For 2026, their word for the business is “Nurture.” Nurturing their team. Nurturing their community. Nurturing the dream they feel God trusted them with.
A rising tide in a small town
For a couple who just wanted to feed people well and be a light in a small town, the recognition has come quicker than they ever expected. They were a finalist for Best BBQ in the Herald‑Citizen awards in 2025, then in 2026 walked away with three honors: Best Lunch, Best Restaurant, and Best BBQ.
A persistent customer talked them into entering the Tennessee Banana Pudding Festival competition. They almost forgot they’d signed up until an email arrived a couple of weeks before, reminding them they would need to make 1,000 two‑ounce cups. They hustled, pulled it off, and won. With the prize money, Nick asked a friend to build the most over‑the‑top trophy he could imagine. The result? A banana‑shaped wet floor sign, dressed up with vinyl lettering, a 3D‑printed bowl, and spray‑foam “pudding,” painted and proudly displayed inside the restaurant.
They’ve been recognized as one of the “Best of Tennessee,” and their reach jumped even further when the popular social media channel Xplore Nash decided to drop by. Nick had casually messaged them months prior—“If you’re ever in the area, come see us”—and thought the opportunity had passed. Then, out of nowhere, they called and set a date.
Wanting to make an impression, Nick prepared an enormous, beautifully arranged tray. Before taking a bite, the host walked straight to the door and slapped their “approved” sticker on the glass. When the video aired later without warning, Brazen Que sold out at 12:30 p.m. on a Wednesday and 2:00 p.m. on Thursday. New faces poured in, and when asked how they’d heard of the place, the answer was the same: Xplore Nash.

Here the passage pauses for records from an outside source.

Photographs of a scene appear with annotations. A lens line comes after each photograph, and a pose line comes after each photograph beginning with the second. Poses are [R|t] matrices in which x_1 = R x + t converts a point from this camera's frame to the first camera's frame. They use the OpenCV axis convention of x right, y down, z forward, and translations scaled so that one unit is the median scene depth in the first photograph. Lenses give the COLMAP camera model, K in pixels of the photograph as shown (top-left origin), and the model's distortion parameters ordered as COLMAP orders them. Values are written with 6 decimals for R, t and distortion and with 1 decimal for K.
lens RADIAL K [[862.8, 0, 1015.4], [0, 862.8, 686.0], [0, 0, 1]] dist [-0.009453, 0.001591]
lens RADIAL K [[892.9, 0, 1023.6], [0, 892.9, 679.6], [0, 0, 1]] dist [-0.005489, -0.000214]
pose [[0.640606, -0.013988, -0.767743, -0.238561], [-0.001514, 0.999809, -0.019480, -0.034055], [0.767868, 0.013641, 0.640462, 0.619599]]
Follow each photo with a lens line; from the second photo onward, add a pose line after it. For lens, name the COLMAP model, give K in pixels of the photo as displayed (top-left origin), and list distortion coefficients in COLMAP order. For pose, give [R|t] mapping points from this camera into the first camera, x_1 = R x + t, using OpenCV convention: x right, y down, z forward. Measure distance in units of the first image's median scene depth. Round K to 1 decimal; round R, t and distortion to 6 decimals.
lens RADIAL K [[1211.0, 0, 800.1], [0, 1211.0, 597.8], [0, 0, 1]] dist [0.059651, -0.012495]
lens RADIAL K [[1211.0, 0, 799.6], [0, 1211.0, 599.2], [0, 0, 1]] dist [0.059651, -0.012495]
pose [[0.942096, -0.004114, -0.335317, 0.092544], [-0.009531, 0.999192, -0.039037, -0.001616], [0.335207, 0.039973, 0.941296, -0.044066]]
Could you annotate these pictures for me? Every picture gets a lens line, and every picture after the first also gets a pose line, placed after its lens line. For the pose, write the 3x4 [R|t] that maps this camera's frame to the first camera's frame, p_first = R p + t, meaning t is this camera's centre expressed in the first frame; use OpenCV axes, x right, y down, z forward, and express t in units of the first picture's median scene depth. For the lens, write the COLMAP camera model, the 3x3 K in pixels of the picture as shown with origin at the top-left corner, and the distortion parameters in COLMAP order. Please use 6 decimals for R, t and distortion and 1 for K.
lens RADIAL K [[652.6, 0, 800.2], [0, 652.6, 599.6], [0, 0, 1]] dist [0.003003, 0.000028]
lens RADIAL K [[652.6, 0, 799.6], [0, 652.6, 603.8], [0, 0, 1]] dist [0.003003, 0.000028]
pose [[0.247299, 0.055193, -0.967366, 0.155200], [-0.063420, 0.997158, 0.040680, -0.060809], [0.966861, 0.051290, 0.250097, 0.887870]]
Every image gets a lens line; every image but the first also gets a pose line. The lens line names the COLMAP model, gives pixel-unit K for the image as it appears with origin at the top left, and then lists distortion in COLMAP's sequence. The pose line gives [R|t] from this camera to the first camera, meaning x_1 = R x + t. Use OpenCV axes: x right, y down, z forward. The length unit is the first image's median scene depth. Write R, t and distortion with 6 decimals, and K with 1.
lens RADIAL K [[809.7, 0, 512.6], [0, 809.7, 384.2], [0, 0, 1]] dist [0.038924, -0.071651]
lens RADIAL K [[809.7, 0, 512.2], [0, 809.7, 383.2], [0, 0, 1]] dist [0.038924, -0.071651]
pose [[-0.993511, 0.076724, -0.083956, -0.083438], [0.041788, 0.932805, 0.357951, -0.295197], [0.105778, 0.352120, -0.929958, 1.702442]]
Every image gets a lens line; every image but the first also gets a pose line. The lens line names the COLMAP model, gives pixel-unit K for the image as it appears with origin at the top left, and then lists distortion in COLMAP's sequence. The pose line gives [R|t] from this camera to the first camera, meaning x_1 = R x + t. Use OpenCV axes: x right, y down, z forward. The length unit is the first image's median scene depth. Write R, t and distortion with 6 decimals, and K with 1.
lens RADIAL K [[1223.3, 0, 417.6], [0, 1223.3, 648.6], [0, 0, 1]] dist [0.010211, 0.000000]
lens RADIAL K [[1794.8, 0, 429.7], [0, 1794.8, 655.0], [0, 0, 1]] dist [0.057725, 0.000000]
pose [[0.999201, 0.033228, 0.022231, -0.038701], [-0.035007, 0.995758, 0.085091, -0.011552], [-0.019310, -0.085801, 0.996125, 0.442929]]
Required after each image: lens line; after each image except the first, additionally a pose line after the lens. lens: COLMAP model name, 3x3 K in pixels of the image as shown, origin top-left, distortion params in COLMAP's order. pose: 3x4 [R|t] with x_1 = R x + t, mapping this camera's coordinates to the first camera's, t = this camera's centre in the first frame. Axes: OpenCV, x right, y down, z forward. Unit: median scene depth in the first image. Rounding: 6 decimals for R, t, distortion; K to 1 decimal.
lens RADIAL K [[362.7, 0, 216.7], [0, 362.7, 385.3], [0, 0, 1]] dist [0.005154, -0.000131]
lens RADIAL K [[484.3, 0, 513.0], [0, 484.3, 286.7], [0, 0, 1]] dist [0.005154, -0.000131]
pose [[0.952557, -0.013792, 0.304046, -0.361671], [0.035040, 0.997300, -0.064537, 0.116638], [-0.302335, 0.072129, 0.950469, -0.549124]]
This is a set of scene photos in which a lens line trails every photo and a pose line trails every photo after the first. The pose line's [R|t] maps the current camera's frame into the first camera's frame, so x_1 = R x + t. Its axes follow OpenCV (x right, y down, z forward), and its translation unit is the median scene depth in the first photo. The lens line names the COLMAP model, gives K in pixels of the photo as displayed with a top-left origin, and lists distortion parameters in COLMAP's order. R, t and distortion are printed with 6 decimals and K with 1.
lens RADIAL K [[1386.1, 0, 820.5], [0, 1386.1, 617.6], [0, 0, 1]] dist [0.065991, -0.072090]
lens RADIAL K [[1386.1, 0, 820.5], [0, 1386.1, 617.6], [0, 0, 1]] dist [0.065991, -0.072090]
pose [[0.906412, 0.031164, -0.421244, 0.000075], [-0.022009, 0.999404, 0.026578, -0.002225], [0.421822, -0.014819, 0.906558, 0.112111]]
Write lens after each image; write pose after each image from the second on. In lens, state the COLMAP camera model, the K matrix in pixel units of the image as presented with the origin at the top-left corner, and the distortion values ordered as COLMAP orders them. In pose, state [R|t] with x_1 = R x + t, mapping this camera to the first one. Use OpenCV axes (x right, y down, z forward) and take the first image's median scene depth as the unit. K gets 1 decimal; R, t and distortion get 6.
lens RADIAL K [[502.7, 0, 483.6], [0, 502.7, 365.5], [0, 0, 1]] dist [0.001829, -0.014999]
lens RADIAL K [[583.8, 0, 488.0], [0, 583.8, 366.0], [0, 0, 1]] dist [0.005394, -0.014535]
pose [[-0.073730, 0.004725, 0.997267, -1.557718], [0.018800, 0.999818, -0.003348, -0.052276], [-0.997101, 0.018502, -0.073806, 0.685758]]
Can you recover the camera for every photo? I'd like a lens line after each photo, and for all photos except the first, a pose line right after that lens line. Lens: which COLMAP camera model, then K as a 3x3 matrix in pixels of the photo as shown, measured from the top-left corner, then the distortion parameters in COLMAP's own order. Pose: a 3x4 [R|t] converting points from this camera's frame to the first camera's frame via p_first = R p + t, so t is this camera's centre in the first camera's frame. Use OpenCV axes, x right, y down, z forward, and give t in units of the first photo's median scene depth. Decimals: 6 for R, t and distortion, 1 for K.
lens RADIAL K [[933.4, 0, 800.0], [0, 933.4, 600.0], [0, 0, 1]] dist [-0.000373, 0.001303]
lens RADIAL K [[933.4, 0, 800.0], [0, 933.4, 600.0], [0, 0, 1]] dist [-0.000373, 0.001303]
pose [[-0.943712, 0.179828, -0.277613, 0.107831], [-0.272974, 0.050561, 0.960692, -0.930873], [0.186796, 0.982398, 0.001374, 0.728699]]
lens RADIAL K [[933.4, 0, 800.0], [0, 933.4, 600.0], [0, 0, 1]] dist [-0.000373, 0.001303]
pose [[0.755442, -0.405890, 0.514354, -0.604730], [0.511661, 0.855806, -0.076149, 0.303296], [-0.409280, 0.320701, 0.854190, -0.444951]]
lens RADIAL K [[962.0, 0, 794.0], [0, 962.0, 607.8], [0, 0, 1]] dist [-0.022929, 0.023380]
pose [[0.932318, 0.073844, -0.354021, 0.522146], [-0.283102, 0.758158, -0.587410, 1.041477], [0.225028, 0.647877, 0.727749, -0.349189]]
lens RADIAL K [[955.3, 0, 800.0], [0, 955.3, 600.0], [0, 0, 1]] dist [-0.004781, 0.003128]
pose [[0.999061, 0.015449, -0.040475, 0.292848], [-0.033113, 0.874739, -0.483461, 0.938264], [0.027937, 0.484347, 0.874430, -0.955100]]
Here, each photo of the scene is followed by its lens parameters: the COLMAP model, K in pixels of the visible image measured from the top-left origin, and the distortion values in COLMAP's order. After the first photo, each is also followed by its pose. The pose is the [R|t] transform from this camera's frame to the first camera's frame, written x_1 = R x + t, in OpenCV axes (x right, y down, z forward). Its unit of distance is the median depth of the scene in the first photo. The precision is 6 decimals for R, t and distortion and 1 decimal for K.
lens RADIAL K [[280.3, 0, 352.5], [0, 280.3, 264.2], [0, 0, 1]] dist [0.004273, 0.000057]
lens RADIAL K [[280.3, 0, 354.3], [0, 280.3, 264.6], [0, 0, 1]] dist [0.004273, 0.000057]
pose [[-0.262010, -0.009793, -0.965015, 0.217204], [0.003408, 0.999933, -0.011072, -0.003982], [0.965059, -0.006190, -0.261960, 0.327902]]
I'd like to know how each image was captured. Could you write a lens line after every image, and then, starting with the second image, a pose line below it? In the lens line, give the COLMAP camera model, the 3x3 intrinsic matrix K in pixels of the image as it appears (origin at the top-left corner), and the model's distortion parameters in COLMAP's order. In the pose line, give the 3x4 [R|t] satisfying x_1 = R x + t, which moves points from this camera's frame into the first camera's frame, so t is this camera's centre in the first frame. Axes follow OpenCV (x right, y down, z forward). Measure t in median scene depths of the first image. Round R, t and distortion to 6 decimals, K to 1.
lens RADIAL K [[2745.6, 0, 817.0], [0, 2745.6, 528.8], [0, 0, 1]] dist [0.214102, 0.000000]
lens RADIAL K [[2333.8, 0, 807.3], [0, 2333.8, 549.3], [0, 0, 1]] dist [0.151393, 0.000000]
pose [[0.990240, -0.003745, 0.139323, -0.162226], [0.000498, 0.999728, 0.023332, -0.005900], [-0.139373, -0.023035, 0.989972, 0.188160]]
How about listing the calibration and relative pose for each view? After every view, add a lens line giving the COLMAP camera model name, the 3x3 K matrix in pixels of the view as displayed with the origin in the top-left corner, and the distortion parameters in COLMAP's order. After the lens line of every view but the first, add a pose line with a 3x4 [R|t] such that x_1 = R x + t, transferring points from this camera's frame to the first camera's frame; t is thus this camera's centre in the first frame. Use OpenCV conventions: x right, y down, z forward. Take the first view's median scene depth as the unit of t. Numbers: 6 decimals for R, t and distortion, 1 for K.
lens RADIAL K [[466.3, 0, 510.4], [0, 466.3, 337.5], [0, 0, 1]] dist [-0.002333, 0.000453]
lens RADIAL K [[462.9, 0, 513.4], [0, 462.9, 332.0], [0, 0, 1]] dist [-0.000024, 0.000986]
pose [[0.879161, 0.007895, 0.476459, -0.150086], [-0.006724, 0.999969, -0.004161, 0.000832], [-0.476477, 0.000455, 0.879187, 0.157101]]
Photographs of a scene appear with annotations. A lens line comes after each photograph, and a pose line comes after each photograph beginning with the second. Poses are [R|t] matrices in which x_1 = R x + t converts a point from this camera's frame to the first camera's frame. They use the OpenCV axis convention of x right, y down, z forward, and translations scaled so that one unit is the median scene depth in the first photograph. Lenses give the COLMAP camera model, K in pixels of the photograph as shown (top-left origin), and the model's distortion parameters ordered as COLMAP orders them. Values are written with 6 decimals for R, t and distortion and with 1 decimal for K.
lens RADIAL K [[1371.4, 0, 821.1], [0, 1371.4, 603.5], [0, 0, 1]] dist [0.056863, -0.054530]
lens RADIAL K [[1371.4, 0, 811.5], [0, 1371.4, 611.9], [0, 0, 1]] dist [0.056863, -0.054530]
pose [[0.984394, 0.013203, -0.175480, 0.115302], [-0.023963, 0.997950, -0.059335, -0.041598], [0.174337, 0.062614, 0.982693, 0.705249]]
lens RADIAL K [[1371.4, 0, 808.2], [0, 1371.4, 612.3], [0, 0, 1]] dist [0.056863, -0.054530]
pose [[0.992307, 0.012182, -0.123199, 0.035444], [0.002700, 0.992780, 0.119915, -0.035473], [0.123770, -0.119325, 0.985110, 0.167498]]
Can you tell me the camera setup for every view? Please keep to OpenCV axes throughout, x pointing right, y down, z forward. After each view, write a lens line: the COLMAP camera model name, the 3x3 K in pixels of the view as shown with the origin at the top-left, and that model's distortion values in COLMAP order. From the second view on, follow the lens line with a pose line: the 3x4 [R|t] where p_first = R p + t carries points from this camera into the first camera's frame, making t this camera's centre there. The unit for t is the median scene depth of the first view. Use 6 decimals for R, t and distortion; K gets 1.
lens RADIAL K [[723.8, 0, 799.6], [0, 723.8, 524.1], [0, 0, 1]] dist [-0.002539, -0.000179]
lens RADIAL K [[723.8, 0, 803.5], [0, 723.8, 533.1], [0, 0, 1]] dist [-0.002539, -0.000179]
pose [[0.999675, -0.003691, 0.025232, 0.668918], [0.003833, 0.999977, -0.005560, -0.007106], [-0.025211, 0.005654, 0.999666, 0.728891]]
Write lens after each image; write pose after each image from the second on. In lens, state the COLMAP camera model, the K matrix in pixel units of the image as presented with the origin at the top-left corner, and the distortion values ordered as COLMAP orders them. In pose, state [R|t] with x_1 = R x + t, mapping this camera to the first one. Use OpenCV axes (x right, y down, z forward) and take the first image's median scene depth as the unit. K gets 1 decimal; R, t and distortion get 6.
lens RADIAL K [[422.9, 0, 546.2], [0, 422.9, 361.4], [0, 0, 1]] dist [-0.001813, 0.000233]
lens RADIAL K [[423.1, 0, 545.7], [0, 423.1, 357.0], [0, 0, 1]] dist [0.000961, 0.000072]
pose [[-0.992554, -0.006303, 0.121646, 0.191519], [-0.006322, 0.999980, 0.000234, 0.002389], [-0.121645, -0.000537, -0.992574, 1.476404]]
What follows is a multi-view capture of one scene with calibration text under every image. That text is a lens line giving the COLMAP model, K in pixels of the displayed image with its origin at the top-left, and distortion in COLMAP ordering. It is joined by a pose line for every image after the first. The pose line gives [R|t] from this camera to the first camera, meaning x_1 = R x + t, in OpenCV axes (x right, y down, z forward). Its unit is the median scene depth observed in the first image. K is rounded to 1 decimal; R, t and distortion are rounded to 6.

“We want everyone here in Livingston to win”, Kendra says. “There is enough food in this town for everyone.”
Since then, they’ve appeared on the Xplore Nash podcast and even earned a second feature when the crew happened to stop by on a day Brazen Que was experimenting with bison ribs. Every time a new video drops, they feel the surge.
Through it all, Nick and Kendra remain genuinely grateful—not just for what it has done for them, but for what it can do for Livingston. They have no desire to leave. They love being the place fishermen recommend to each other on Dale Hollow and the lake, the spot where locals bring out‑of‑town guests, the name people in Atlanta and Alabama hear about from friends. But more than that, they love what this means for the town itself.
Nick believes,“A rising tide lifts all boats. If we can bring people here, we want the whole town to feel it.”
They send customers to the square, to Hill Hollow Farm Market, and to other local shops and restaurants. They recommend coffee, antiques, boutiques—whatever keeps people walking around downtown. In a small town where competition can creep in, they are determined to be the opposite.
In the end, Brazen Que is exactly what it feels like when you walk in and hear the music and see the smiles: a place that was built to feed people, body and soul. A place born around a long table of girls who needed to know they were safe, carried through a storm of treatment and uncertainty, and finally planted on Bradford Hicks Drive with a rainbow overhead and a painted mask on the wall to remind them how far they’ve come. Visit their website at www.brazenque.com
And if you want to taste the story for yourself, one piece of advice: show up early.